AIVR arises from subordinate or second-order pacemakers and manifests itself when the patient's prevailing sinus rate becomes lower than the accelerated rate (AIVR) of the otherwise suppressed focus. Sinus bradycardia combined with enhanced automaticity of the subordinate site is the common pathophysiology.
Several conditions, including myocardial ischemia (especially inferior wall ischemia or infarction), digoxin toxicity, electrolyte imbalance (eg, hypokalemia), and hypoxemia may accentuate the phase-4 depolarization in the subordinate pacemaker tissues of the atrioventricular (AV) junction or His-Purkinje system, thus increasing the rate of impulse generation. Frequently, when inferior wall ischemia is present, the subordinate pacemaker acceleration coexists with sinus node depression. The latter permits escape and domination of the pacemaker function, which may occur with AV junctional or ventricular rates of only 60-70 bpm. The ectopic mechanism also can begin after a premature ventricular complex or, as described above, when the ectopic ventricular focus simply can accelerate sufficiently enough to overtake the intrinsic rhythm.
The onset of AIVR is gradual (nonparoxysmal). The ventricular rhythm can be regular or irregular and, occasionally, can show sudden doubling, suggesting the presence of exit block. The ventricular rate, commonly 60-110 bpm, usually stays within 10-15 beats of the sinus rate; therefore, the control of the cardiac rhythm occasionally passes back and forth between these 2 competing pacemaker sites.
Fusion beats often develop at the onset and termination of arrhythmia, which occurs when the pacemakers are competing for control of ventricular depolarization. Because of the slow rate, capture beats also are common.
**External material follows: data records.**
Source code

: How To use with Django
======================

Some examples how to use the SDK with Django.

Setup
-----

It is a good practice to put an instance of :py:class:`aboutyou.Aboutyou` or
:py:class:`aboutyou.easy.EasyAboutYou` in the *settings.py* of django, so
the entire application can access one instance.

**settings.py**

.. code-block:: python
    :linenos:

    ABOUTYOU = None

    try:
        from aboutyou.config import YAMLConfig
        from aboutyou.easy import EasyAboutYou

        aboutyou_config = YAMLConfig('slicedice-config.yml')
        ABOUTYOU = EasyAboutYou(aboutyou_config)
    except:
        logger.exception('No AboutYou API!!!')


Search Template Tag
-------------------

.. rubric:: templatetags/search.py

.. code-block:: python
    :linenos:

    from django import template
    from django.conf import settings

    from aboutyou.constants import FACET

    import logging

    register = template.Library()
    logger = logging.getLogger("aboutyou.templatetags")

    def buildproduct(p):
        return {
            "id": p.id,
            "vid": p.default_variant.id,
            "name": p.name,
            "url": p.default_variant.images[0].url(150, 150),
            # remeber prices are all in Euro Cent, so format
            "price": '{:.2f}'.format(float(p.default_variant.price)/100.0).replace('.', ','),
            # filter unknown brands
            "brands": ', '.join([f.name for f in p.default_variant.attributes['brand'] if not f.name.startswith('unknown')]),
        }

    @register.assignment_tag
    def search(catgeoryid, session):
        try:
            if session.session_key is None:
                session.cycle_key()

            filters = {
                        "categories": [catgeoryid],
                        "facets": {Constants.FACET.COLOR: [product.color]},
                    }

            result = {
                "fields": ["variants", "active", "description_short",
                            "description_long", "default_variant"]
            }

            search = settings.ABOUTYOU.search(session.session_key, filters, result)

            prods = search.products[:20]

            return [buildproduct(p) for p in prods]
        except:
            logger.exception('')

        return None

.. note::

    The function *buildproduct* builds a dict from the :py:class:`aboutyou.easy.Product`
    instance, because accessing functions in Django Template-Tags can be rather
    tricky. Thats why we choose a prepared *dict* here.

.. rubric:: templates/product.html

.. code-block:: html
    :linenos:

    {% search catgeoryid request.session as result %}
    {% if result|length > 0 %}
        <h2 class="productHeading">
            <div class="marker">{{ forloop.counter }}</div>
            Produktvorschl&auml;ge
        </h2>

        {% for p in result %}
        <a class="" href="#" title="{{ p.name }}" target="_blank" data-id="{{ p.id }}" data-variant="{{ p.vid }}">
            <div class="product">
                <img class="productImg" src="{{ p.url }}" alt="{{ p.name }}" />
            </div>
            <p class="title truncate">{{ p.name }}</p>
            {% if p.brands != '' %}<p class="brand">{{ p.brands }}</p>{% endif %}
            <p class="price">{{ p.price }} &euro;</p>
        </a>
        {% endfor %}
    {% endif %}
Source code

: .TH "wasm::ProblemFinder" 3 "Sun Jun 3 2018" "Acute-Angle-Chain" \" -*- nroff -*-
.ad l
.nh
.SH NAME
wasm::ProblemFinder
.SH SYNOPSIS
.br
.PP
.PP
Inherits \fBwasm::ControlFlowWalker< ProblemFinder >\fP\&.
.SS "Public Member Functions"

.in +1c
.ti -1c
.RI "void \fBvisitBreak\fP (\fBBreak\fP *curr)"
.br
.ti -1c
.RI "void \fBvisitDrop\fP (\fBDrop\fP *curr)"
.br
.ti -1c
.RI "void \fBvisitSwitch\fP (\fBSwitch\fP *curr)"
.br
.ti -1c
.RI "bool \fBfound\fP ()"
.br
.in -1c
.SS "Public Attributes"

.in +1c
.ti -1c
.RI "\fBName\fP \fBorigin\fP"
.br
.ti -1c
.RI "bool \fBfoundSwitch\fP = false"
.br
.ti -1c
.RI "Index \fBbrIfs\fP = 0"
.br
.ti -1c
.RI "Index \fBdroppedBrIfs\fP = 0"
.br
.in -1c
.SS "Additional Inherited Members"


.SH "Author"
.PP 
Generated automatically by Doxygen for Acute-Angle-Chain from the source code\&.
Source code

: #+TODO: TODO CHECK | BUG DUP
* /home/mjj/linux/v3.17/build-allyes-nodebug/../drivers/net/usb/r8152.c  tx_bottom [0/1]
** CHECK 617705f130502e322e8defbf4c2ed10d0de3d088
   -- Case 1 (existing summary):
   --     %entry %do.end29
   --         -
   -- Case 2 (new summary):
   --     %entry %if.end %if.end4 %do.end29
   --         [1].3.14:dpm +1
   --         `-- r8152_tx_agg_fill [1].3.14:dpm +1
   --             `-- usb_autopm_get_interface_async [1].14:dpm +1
Due to the slow rate and nonparoxysmal onset, precipitation of more rapid ventricular arrhythmias rarely is observed. Rhythm termination generally occurs gradually, while the underlying sinus rhythm accelerates or the AIVR slows down.
Accelerated idioventricular rhythm in the reperfusion era
Ever since the beginning of the thrombolytic era, the occurrence of AIVR in patients with acute MI has been considered a specific marker of successful reperfusion following the infusion of the lytic agents.
Whether such association exists with reperfusion through direct percutaneous coronary intervention was investigated in a recent study of 125 consecutive patients undergoing direct percutaneous coronary intervention for a first acute MI. 24-hour Holter monitoring revealed that AIVR appeared in 15.2% of the patients. The incidence of AIVR was not different between patients with TIMI grade 2 flow and those with TIMI grade 3 flow (13% vs 16%). No differences were reported in the incidence of major cardiac events within 12-month follow-up in patients with and without AIVR. However, AIVR was associated with higher vagal tone and lower sympathetic activity, the occurrence of AIVR had no prognostic impact on the clinical course and was not able to discriminate between complete and incomplete reperfusion following percutaneous coronary intervention.